Human Flow au Bangladesh.

Human Flow au Bangladesh. © 2017 Human Flow UG - PARTICIPANT MEDIA - AC FILMS

“J’admire le courage dont font preuve les réfugiés en quittant leur terre natale.”

Ces réfugiés sont les protagonistes de votre film. Ils apparaissent comme des « héros ».

J’ai visité une quarantaine de camps, j’ai rencontré des centaines de milliers de personnes, et j’ai un immense respect pour elles. J’admire le courage dont elles ont fait preuve en décidant de quitter leur terre natale pour s’embarquer dans un voyage dont elles ne connaissent pas l’issue.

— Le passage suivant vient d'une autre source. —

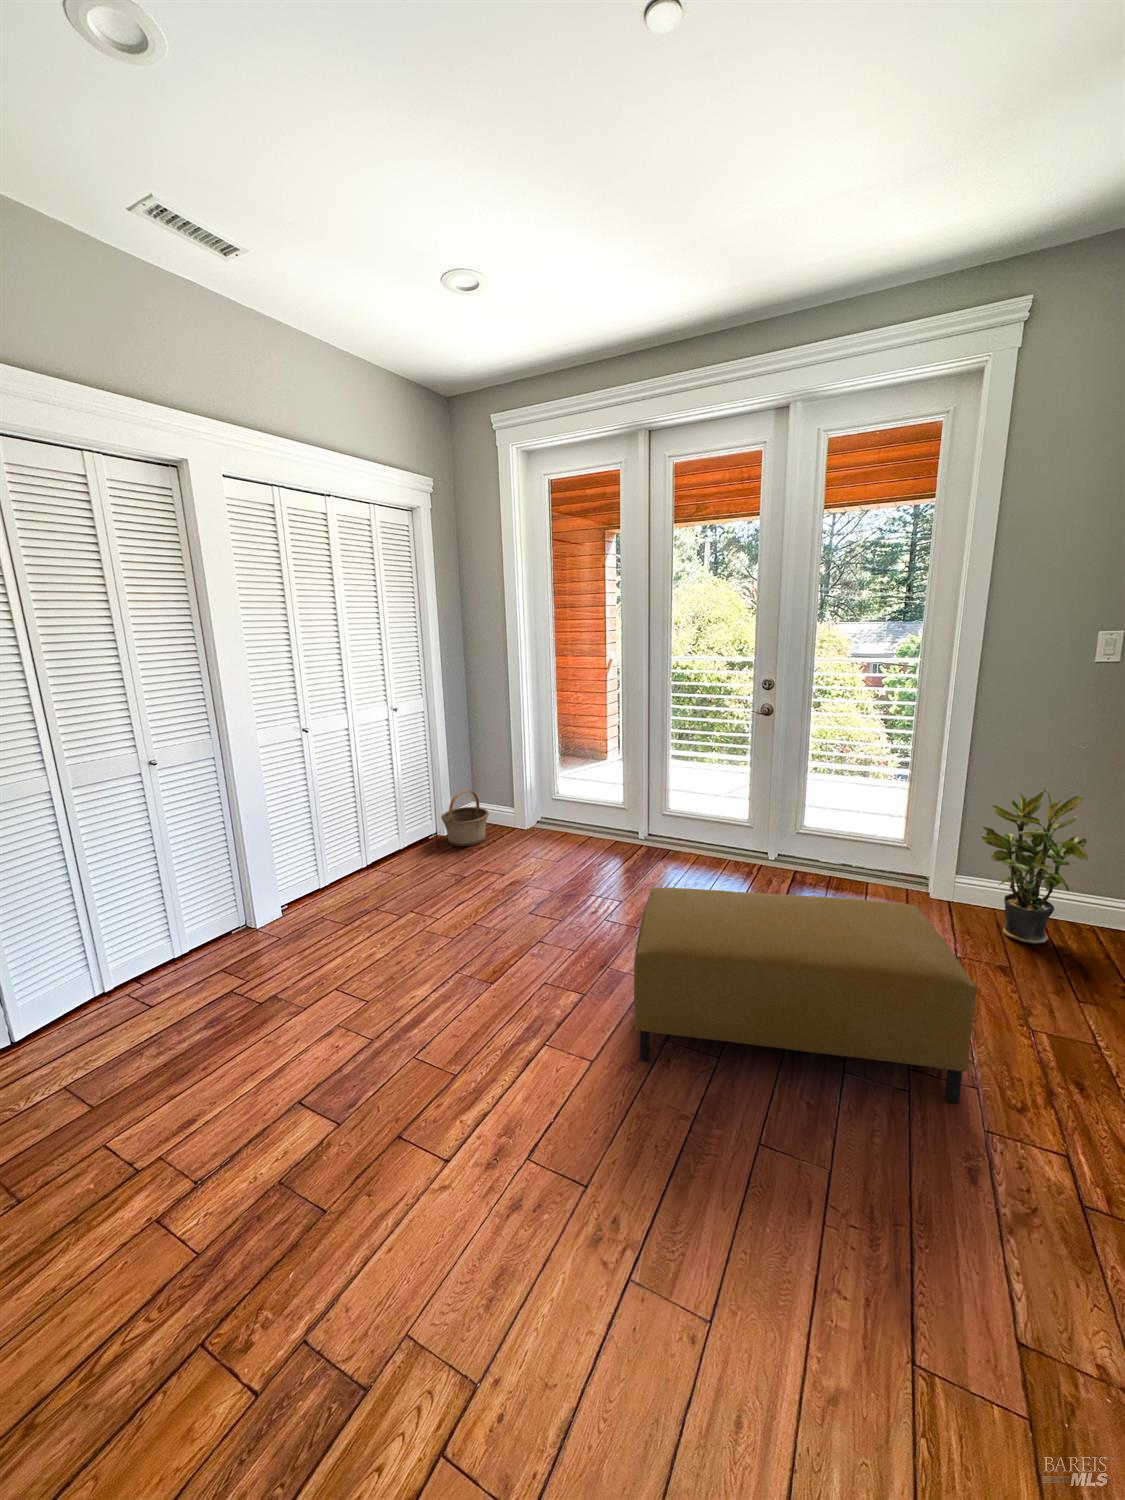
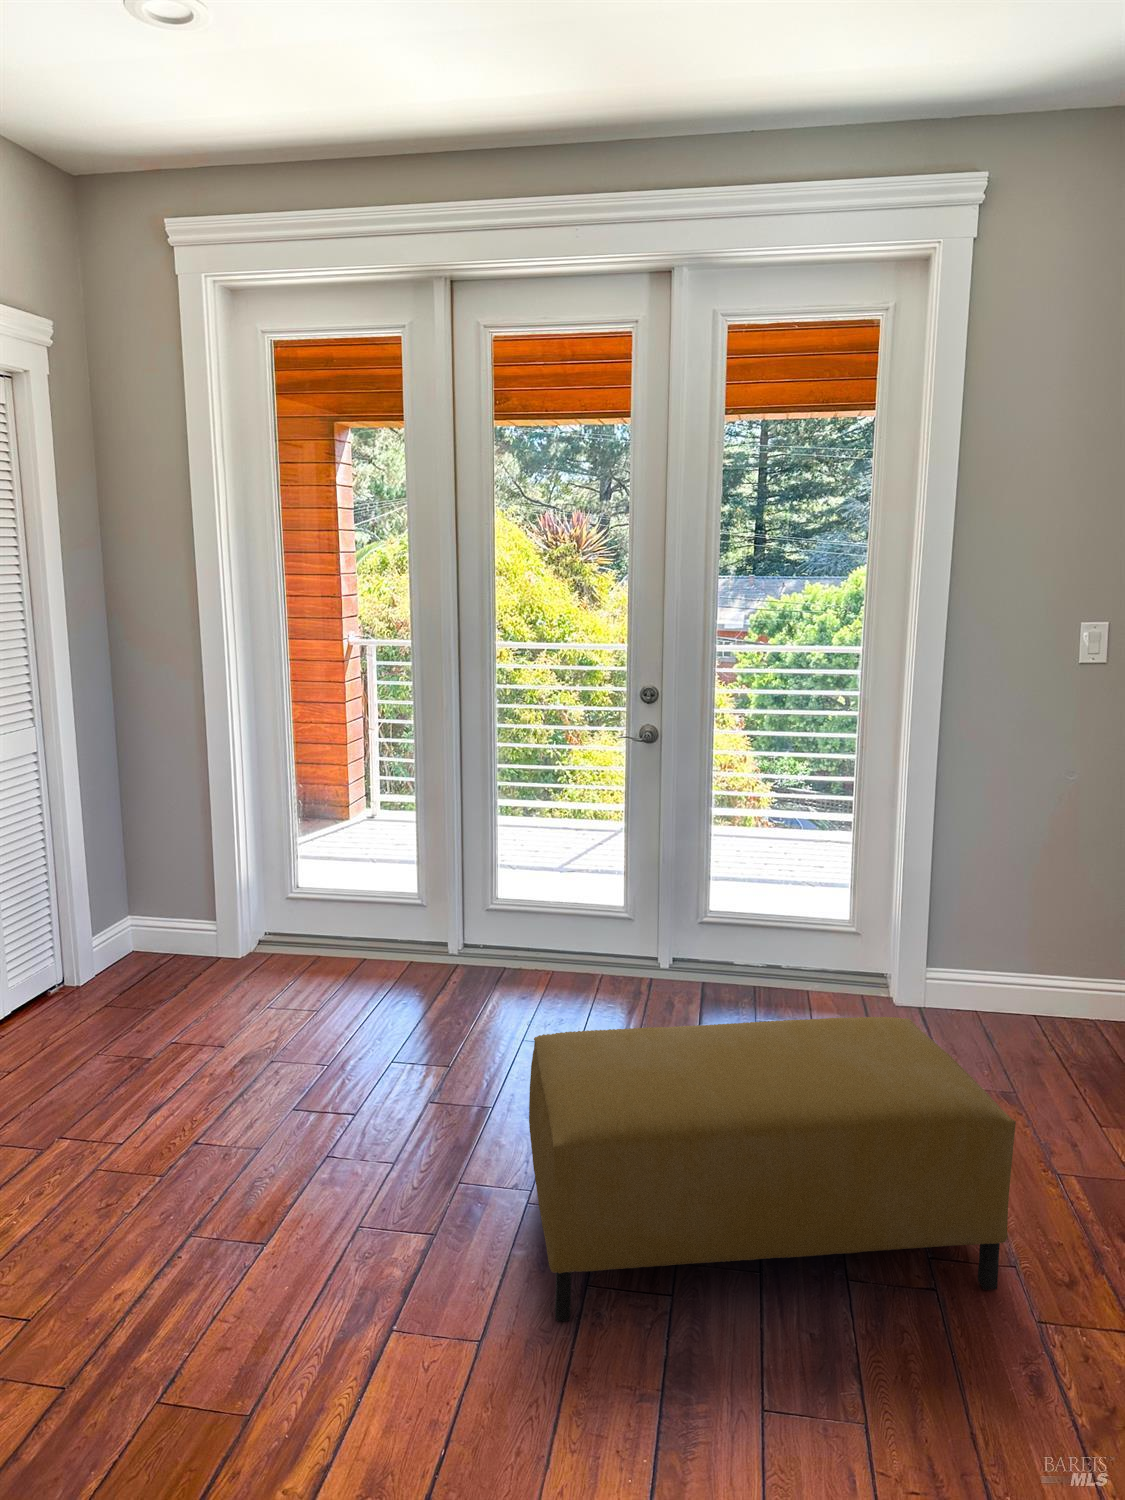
potted plant: present [981,787,1088,944] -> none [956,835,1081,1053]
basket: present [441,791,489,846] -> none [86,893,181,997]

Malgré la différence de religions ou d’ethnies, la solidarité, l’entraide, la patience et l’endurance priment. Ces qualités existent de moins en moins dans les sociétés dites « civilisées ».

Les réfugiés apparaissent parfois dans des séquences très esthétisantes. Avez-vous cherché à les sublimer ?

Sans aller jusqu’à les sublimer, j’ai voulu trouver mon propre langage, la bonne esthétique pour montrer l’humanité et la dignité de ces personnes, qui existent et qu’il faut absolument préserver, en dépit des difficultés qu’elles rencontrent.

Human Flow dans la bande de Gaza.

Human Flow dans la bande de Gaza. © 2017 Human Flow UG - PARTICIPANT MEDIA - AC FILMS

Quel regard portez-vous sur la politique que mène Angela Merkel ?

Je citerai Barack Obama, selon qui « Angela Merkel est du bon côté de l’histoire ». Quels que soient les intérêts politiques de l’Allemagne, les actions qu’elle a menées sont celles d’un pays leader en Europe, qui promeut une homogénéité au sein du continent. Voilà ce qu’un pays développé devrait faire. Elle a rencontré beaucoup de résistances, et la peur de l’étranger n’a pas disparu de la société allemande. Depuis, le nombre de réfugiés que l’Allemagne va accueillir a été abaissé, et leur situation n’est pas plus simple qu’avant. Cela reste une lutte longue et douloureuse.